**Tasks for this exercise:**
1. In the Kusto ingestion documentation, could you rewrite everything from "For local ingestion, an Azure Active" down to "in the background.", putting "service" in place of "server" each time it occurs?
2. Answer these questions from the Kusto ingestion documentation:
(a) What is the ingestion token used to authenticate with?
(b) Which method is the default when the AzureStor package is present?
(c) If a key, a token and a SAS are all supplied, which one takes priority?

**Text extract:**
────────
A Kusto database endpoint object, created with kusto_database_endpoint.

src

The source data. This can be either a data frame, local filename, or URL.

dest_table

The name of the destination table.

method

For local ingestion, the method to use. See 'Details' below.

staging_container

For local ingestion, an Azure storage container to use for staging the dataset. This can be an object of class either AzureStor::blob_container or AzureStor::adls_filesystem. Only used if method="indirect".

ingestion_token

For local ingestion, an Azure Active Directory authentication token for the cluster ingestion endpoint. Only used if method="streaming".

http_status_handler

For local ingestion, how to handle HTTP conditions >= 300. Defaults to "stop"; alternatives are "warn", "message" and "pass". The last option will pass through the raw response object from the server unchanged, regardless of the status code. This is mostly useful for debugging purposes, or if you want to see what the Kusto REST API does. Only used if method="streaming".

...

Named arguments to be treated as ingestion parameters.

async

For the URL ingestion functions, whether to do the ingestion asychronously. If TRUE, the function will return immediately while the server handles the operation in the background.

key, token, sas

Authentication arguments for the Azure storage ingestion methods. If multiple arguments are supplied, a key takes priority over a token, which takes priority over a SAS. Note that these arguments are for authenticating with the Azure storage account, as opposed to Kusto itself.

Details

There are up to 3 possible ways to ingest a local dataset, specified by the method argument.

  • method="indirect": The data is uploaded to blob storage, and then ingested from there. This is the default if the AzureStor package is present.

  • method="streaming": The data is uploaded to the cluster ingestion endpoint. This is the default if the AzureStor package is not present, however be aware that currently (as of February 2019) streaming ingestion is in beta and has to be enabled for a cluster by filing a support ticket.

  • method="inline": The data is embedded into the command text itself. This is only recommended for testing purposes, or small datasets.
────────
**Information supplied:**

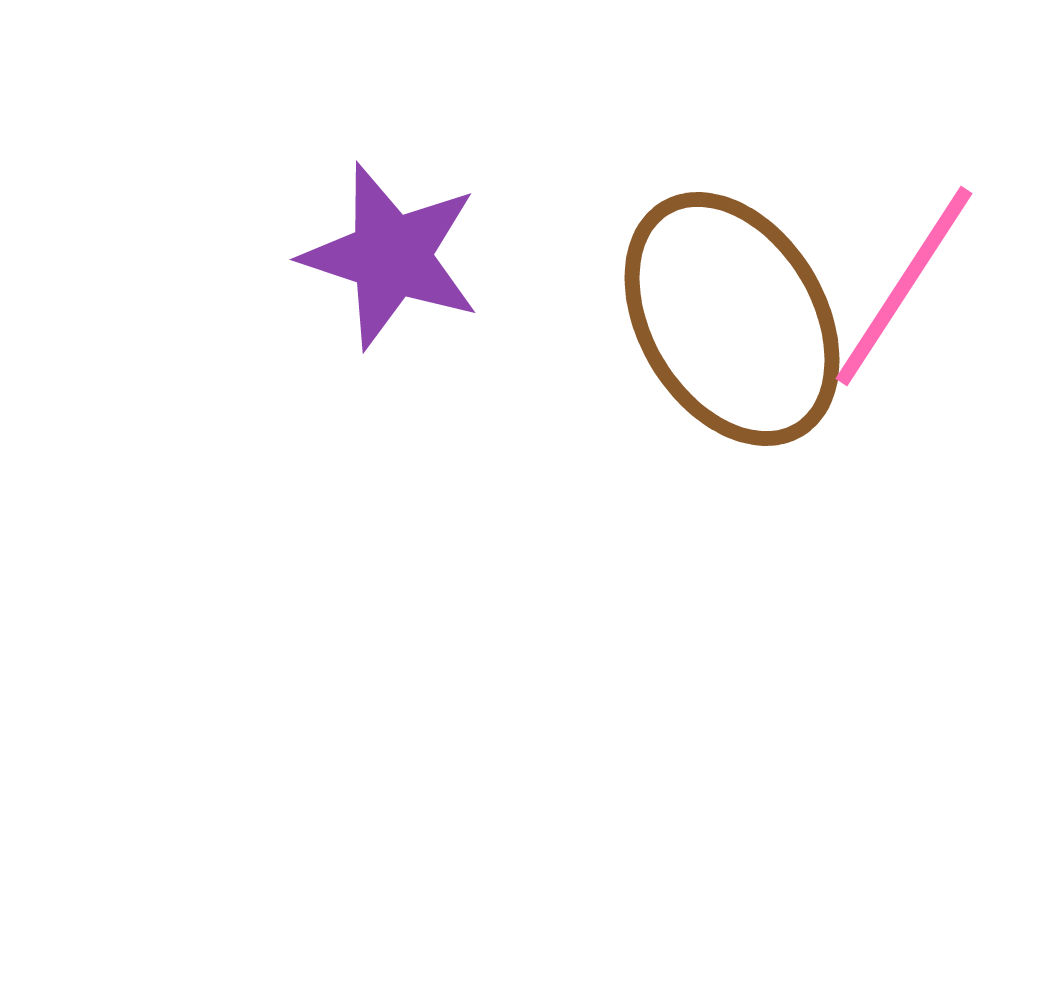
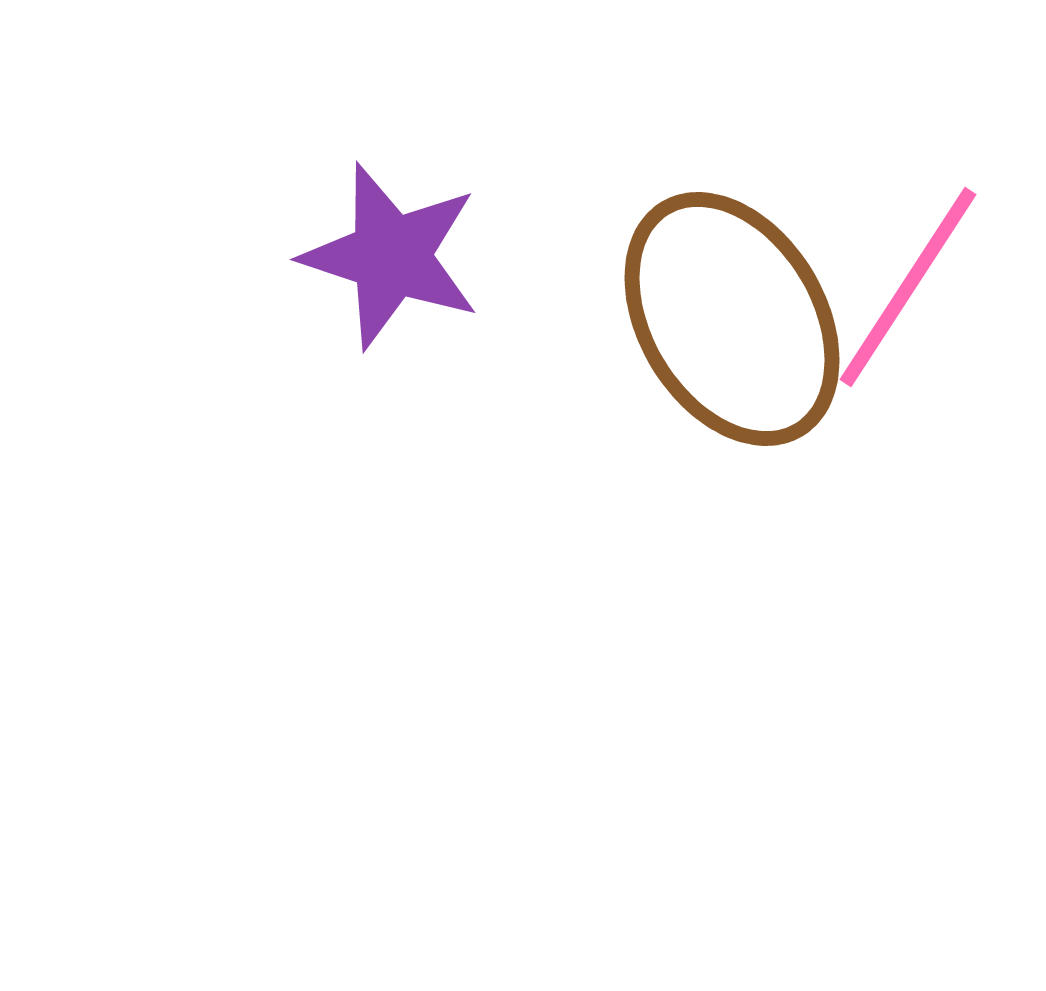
pink line: moved 4 px right, 1 px down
────────
**Outputs:**
1.
For local ingestion, an Azure Active Directory authentication token for the cluster ingestion endpoint. Only used if method="streaming".

http_status_handler

For local ingestion, how to handle HTTP conditions >= 300. Defaults to "stop"; alternatives are "warn", "message" and "pass". The last option will pass through the raw response object from the service unchanged, regardless of the status code. This is mostly useful for debugging purposes, or if you want to see what the Kusto REST API does. Only used if method="streaming".

...

Named arguments to be treated as ingestion parameters.

async

For the URL ingestion functions, whether to do the ingestion asychronously. If TRUE, the function will return immediately while the service handles the operation in the background.

2.
(a) The cluster ingestion endpoint.
(b) method="indirect".
(c) The key.